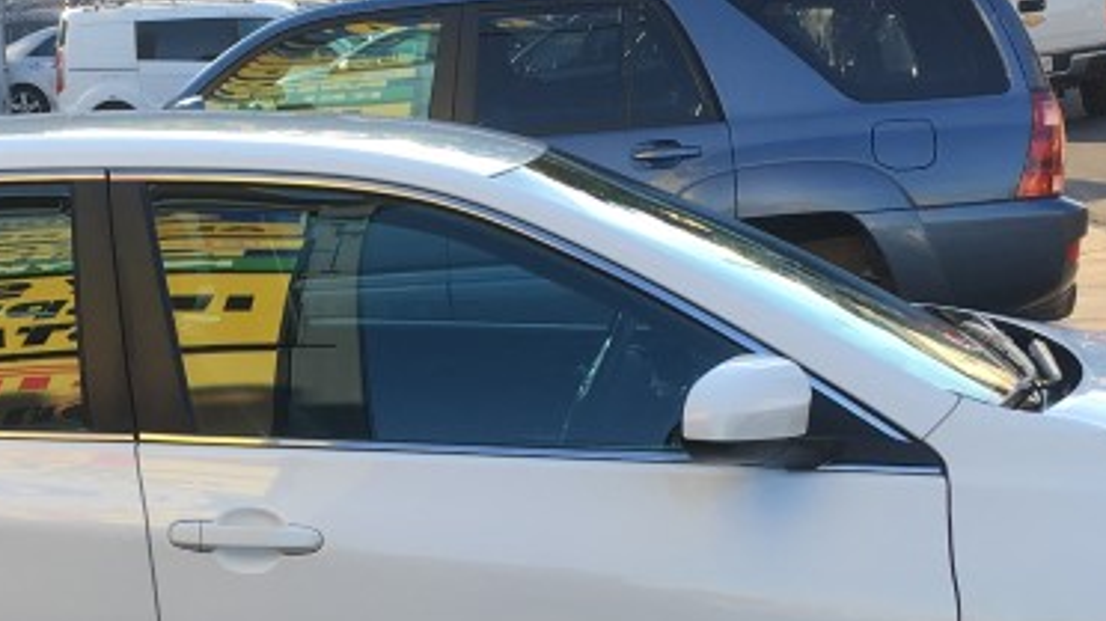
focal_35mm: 87
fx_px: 2551
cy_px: 615
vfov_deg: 13.7
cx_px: 336
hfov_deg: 24.3
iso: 25
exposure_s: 1/285
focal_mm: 4.15
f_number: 2.2
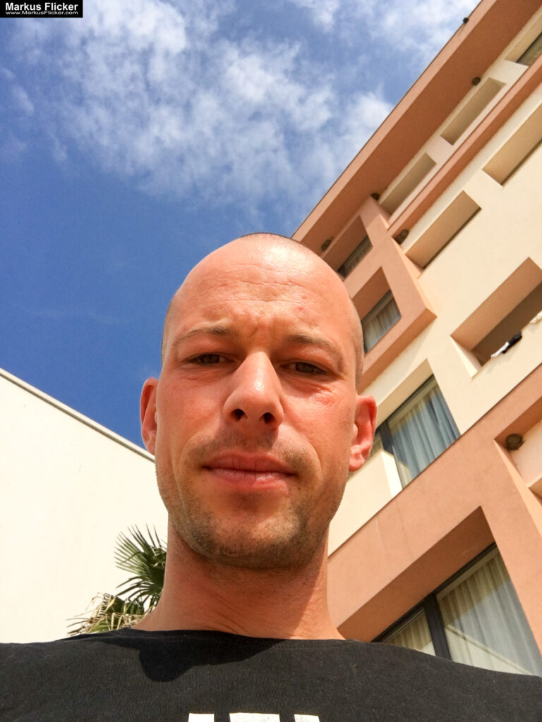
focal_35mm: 31
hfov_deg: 45.4
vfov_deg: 58.4
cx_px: 271
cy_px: 361
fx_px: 647
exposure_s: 1/1900
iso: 32
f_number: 2.2
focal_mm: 2.65
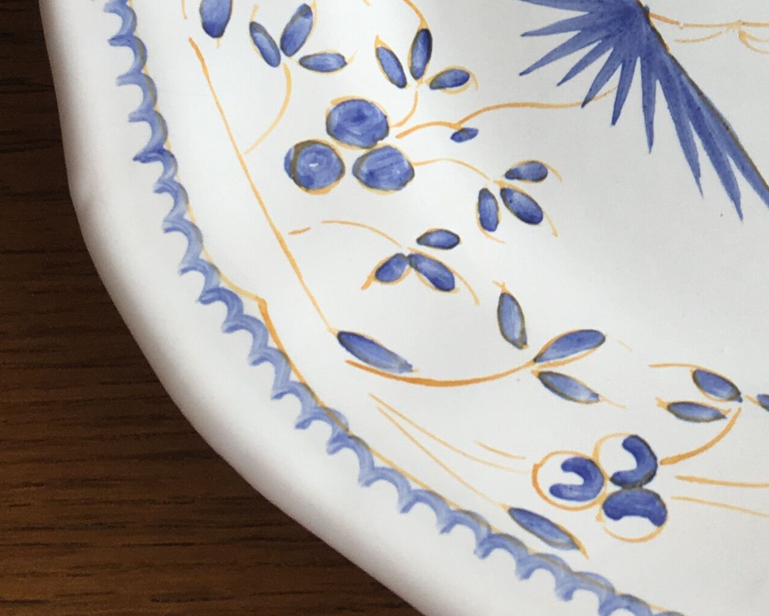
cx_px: 910
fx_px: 2049
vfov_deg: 16.3
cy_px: -154
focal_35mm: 90
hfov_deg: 20.0
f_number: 2.2
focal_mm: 4.15
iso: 25
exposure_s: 1/108
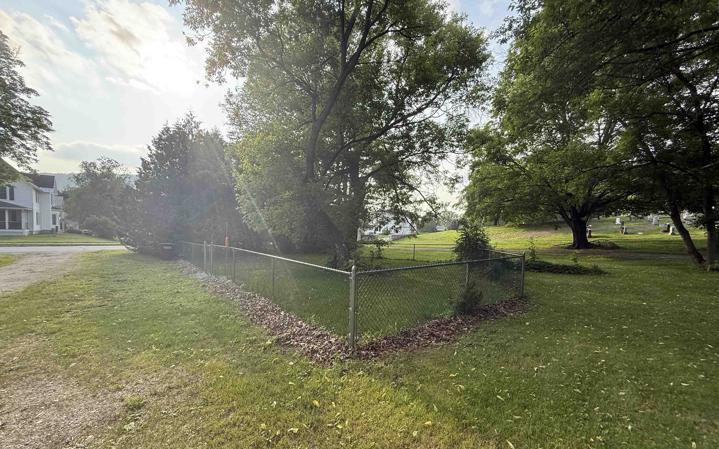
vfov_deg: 74.7
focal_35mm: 15
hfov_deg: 101.5
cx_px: 361
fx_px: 294
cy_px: 243
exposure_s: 1/479
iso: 64
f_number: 2.2
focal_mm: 2.22
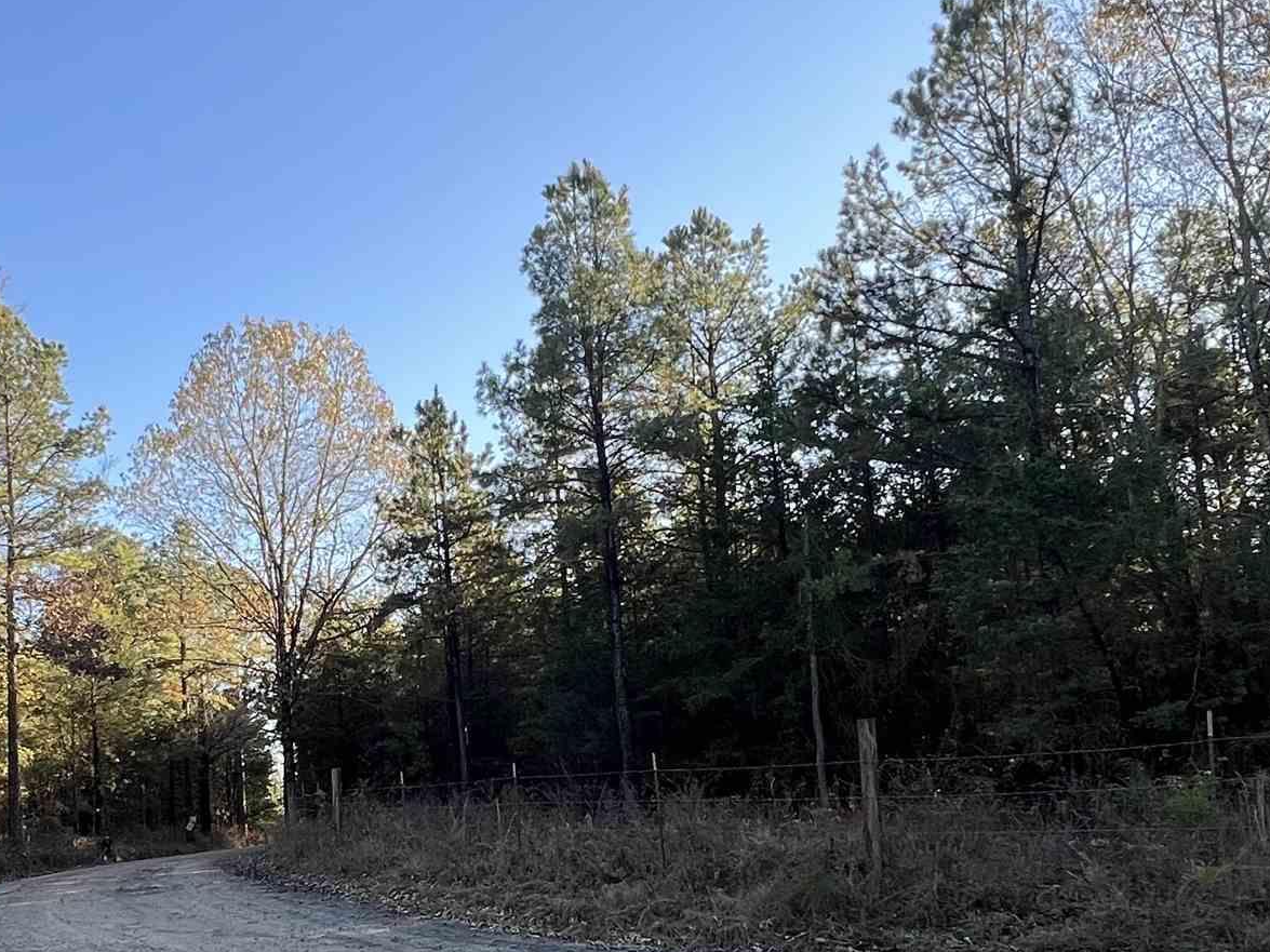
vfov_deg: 40.4
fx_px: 1247
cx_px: 490
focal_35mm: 34
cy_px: 737
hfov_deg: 53.5
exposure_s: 1/188
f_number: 1.8
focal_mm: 1.57
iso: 32
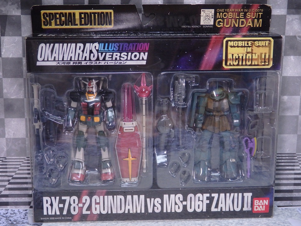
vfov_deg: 24.4
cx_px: 150
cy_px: 113
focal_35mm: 60
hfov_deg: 32.2
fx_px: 522
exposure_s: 1/160
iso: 400
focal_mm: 10.8
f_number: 4.2
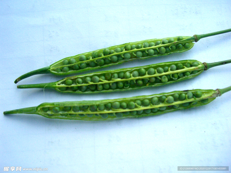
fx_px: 254
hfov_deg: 49.0
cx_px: 116
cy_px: 86
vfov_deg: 37.7
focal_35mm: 38
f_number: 5.6
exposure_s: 1/640
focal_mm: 7.9
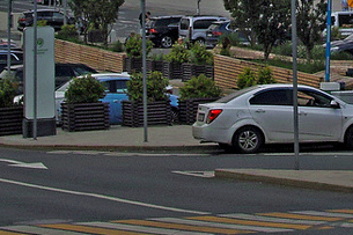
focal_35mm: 225
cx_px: 446
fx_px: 2205
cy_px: -177
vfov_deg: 6.0
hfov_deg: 9.0
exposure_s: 1/320
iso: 100
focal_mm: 29
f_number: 9
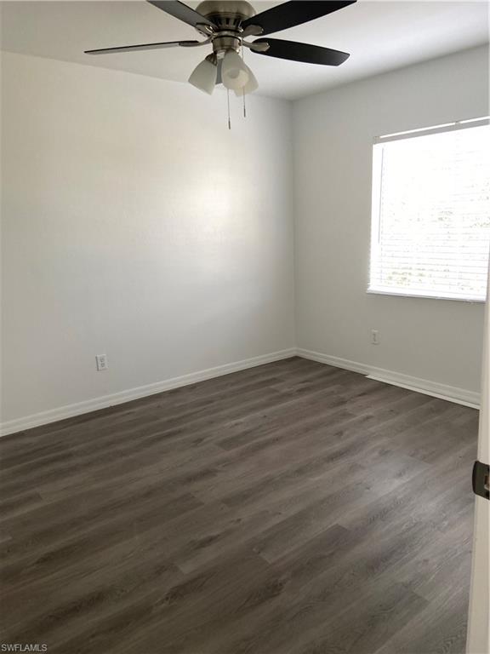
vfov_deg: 67.3
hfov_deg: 53.1
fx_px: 491
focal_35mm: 26
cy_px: 327
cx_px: 245
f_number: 1.8
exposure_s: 1/60
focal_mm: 4.25
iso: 100
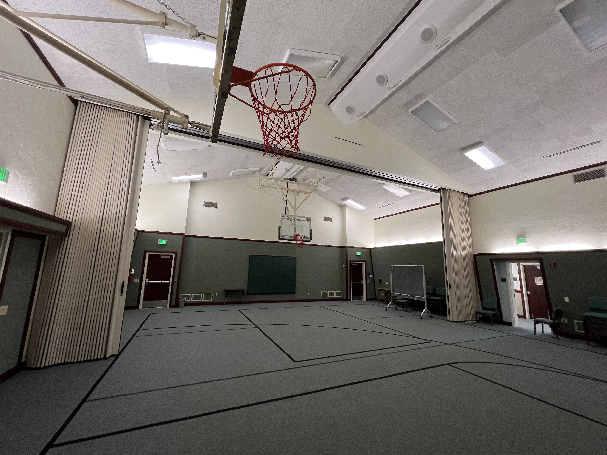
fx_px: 228
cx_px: 304
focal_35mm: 13
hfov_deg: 106.2
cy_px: 228
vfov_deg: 89.9
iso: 200
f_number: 1.8
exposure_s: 1/60
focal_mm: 1.57
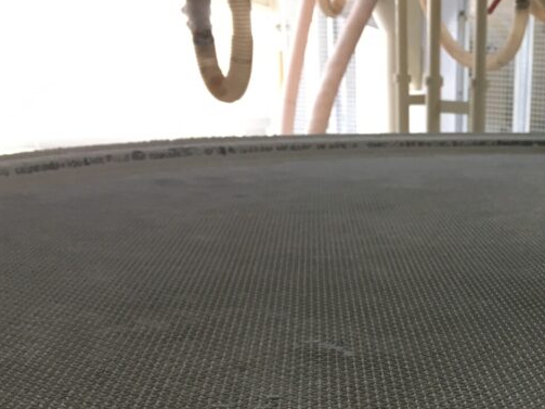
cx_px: 516
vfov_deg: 24.1
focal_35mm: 59
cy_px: 375
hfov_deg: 30.8
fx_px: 929
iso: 100
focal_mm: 4.15
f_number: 2.2
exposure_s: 1/33
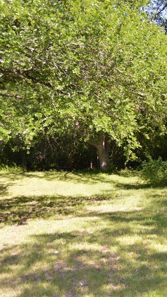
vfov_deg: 47.4
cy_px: 148
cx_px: 175
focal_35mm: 43
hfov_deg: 26.0
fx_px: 339
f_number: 4.5
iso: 100
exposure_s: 1/200
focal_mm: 18
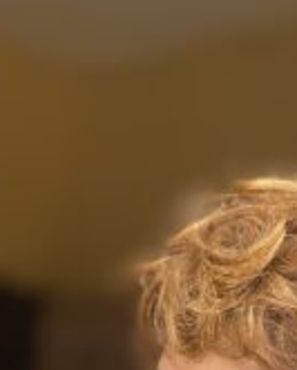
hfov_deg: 10.7
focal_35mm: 143
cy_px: 512
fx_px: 1570
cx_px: 290
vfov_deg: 12.9
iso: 64
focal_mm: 6
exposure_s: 1/122
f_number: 2
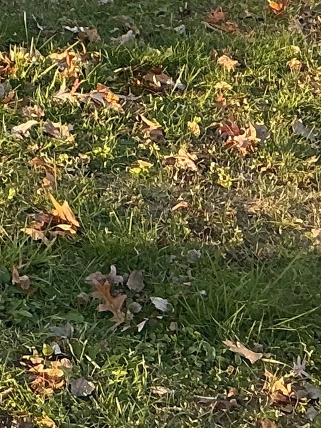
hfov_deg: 9.4
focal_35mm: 137
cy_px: -269
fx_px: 1693
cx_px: -503
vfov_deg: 13.3
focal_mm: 3
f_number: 1.8
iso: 20
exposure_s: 1/161
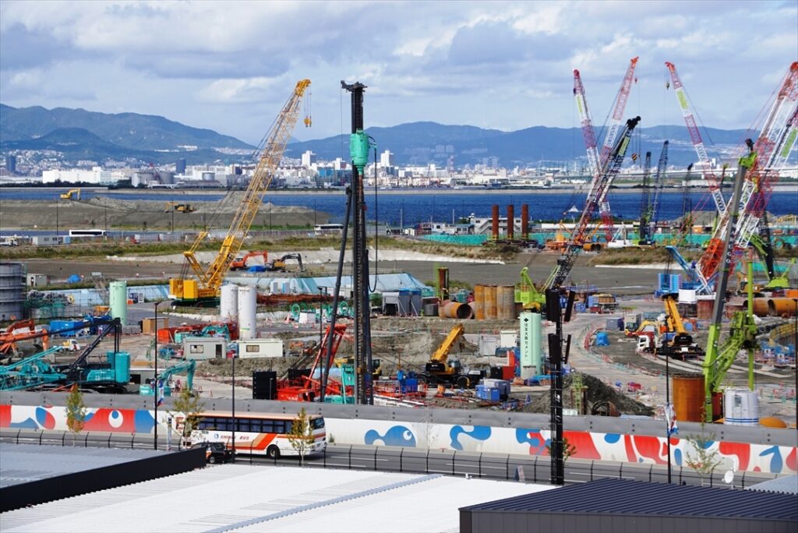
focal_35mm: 105
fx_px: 2329
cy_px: 266
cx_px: 399
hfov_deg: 19.4
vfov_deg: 13.1
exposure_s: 1/320
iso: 100
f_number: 8
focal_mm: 70
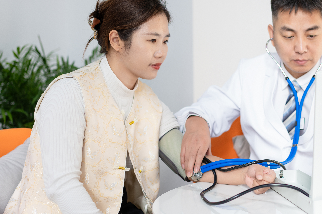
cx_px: 212
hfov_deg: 27.6
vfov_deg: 18.7
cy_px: 89
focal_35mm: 73
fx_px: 653
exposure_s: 1/80
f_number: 2.5
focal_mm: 55
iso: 160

*****

Activity » Could you transcribe every entry above exactly, leaving out the images?

Solution for this problem »
focal_35mm: 87
fx_px: 2551
cy_px: 615
vfov_deg: 13.7
cx_px: 336
hfov_deg: 24.3
iso: 25
exposure_s: 1/285
focal_mm: 4.15
f_number: 2.2
focal_35mm: 31
hfov_deg: 45.4
vfov_deg: 58.4
cx_px: 271
cy_px: 361
fx_px: 647
exposure_s: 1/1900
iso: 32
f_number: 2.2
focal_mm: 2.65
cx_px: 910
fx_px: 2049
vfov_deg: 16.3
cy_px: -154
focal_35mm: 90
hfov_deg: 20.0
f_number: 2.2
focal_mm: 4.15
iso: 25
exposure_s: 1/108
vfov_deg: 74.7
focal_35mm: 15
hfov_deg: 101.5
cx_px: 361
fx_px: 294
cy_px: 243
exposure_s: 1/479
iso: 64
f_number: 2.2
focal_mm: 2.22
vfov_deg: 40.4
fx_px: 1247
cx_px: 490
focal_35mm: 34
cy_px: 737
hfov_deg: 53.5
exposure_s: 1/188
f_number: 1.8
focal_mm: 1.57
iso: 32
vfov_deg: 24.4
cx_px: 150
cy_px: 113
focal_35mm: 60
hfov_deg: 32.2
fx_px: 522
exposure_s: 1/160
iso: 400
focal_mm: 10.8
f_number: 4.2
fx_px: 254
hfov_deg: 49.0
cx_px: 116
cy_px: 86
vfov_deg: 37.7
focal_35mm: 38
f_number: 5.6
exposure_s: 1/640
focal_mm: 7.9
focal_35mm: 225
cx_px: 446
fx_px: 2205
cy_px: -177
vfov_deg: 6.0
hfov_deg: 9.0
exposure_s: 1/320
iso: 100
focal_mm: 29
f_number: 9
vfov_deg: 67.3
hfov_deg: 53.1
fx_px: 491
focal_35mm: 26
cy_px: 327
cx_px: 245
f_number: 1.8
exposure_s: 1/60
focal_mm: 4.25
iso: 100
fx_px: 228
cx_px: 304
focal_35mm: 13
hfov_deg: 106.2
cy_px: 228
vfov_deg: 89.9
iso: 200
f_number: 1.8
exposure_s: 1/60
focal_mm: 1.57
cx_px: 516
vfov_deg: 24.1
focal_35mm: 59
cy_px: 375
hfov_deg: 30.8
fx_px: 929
iso: 100
focal_mm: 4.15
f_number: 2.2
exposure_s: 1/33
vfov_deg: 47.4
cy_px: 148
cx_px: 175
focal_35mm: 43
hfov_deg: 26.0
fx_px: 339
f_number: 4.5
iso: 100
exposure_s: 1/200
focal_mm: 18
hfov_deg: 10.7
focal_35mm: 143
cy_px: 512
fx_px: 1570
cx_px: 290
vfov_deg: 12.9
iso: 64
focal_mm: 6
exposure_s: 1/122
f_number: 2
hfov_deg: 9.4
focal_35mm: 137
cy_px: -269
fx_px: 1693
cx_px: -503
vfov_deg: 13.3
focal_mm: 3
f_number: 1.8
iso: 20
exposure_s: 1/161
focal_35mm: 105
fx_px: 2329
cy_px: 266
cx_px: 399
hfov_deg: 19.4
vfov_deg: 13.1
exposure_s: 1/320
iso: 100
f_number: 8
focal_mm: 70
cx_px: 212
hfov_deg: 27.6
vfov_deg: 18.7
cy_px: 89
focal_35mm: 73
fx_px: 653
exposure_s: 1/80
f_number: 2.5
focal_mm: 55
iso: 160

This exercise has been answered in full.